Your task :: Every line in the data must be transcribed exactly.

[Record extracts]

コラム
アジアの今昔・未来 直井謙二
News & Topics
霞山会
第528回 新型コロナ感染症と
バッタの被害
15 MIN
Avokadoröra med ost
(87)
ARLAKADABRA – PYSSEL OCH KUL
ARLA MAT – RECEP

[/Record extracts]

Response for this exercise ::
コラム
アジアの今昔・未来 直井謙二
News & Topics
霞山会
第528回 新型コロナ感染症と
バッタの被害
15 MIN
Avokadoröra med ost
(87)
ARLAKADABRA – PYSSEL OCH KUL
ARLA MAT – RECEP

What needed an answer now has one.